Saved data entries
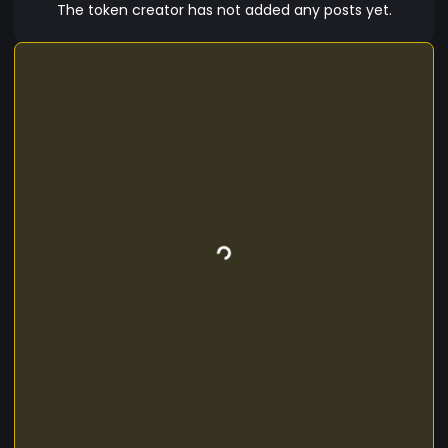
passionate about historical artifacts. By using
The token creator has not added any posts yet.
HERT, users will have access to exclusive content
and the ability to contribute to the project's
growth and success, all while holding a valuable
and limited digital asset.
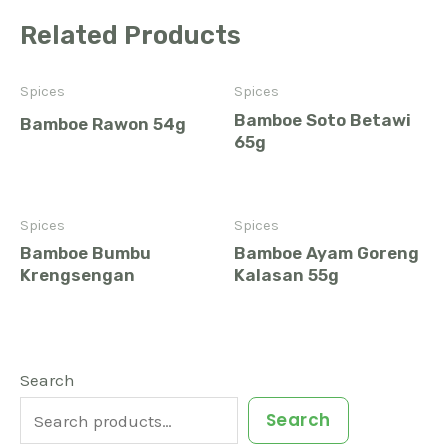
Related Products
Spices
Spices
Bamboe Soto Betawi
Bamboe Rawon 54g
65g
Spices
Spices
Bamboe Bumbu
Bamboe Ayam Goreng
Krengsengan
Kalasan 55g
1
6
3
9
3
2
4
5
2
1
9
2
Search
7
2
1
3
3
4
0
3
9
7
2
1
Search
p
p
p
p
p
p
p
p
p
p
p
p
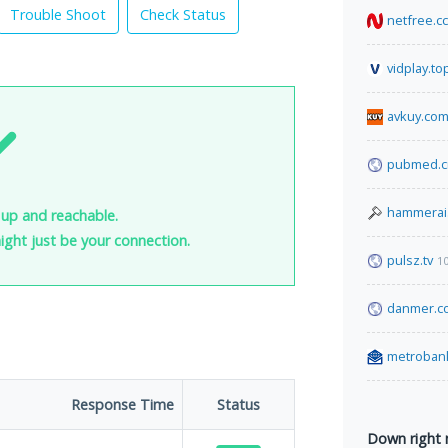
Trouble Shoot
Check Status
netfree.cc
vidplay.to
avkuy.co
pubmed.c
hammerai
up and reachable.
 might just be your connection.
pulsz.tv
1
danmer.c
metroban
Response Time
Status
Down right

The problem:
Could you copy every record above exactly, leaving out the pictures?

Result for this exercise:
passionate about historical artifacts. By using
The token creator has not added any posts yet.
HERT, users will have access to exclusive content
and the ability to contribute to the project's
growth and success, all while holding a valuable
and limited digital asset.
Related Products
Spices
Spices
Bamboe Soto Betawi
Bamboe Rawon 54g
65g
Spices
Spices
Bamboe Bumbu
Bamboe Ayam Goreng
Krengsengan
Kalasan 55g
1
6
3
9
3
2
4
5
2
1
9
2
Search
7
2
1
3
3
4
0
3
9
7
2
1
Search
p
p
p
p
p
p
p
p
p
p
p
p
Trouble Shoot
Check Status
netfree.cc
vidplay.to
avkuy.co
pubmed.c
hammerai
up and reachable.
 might just be your connection.
pulsz.tv
1
danmer.c
metroban
Response Time
Status
Down right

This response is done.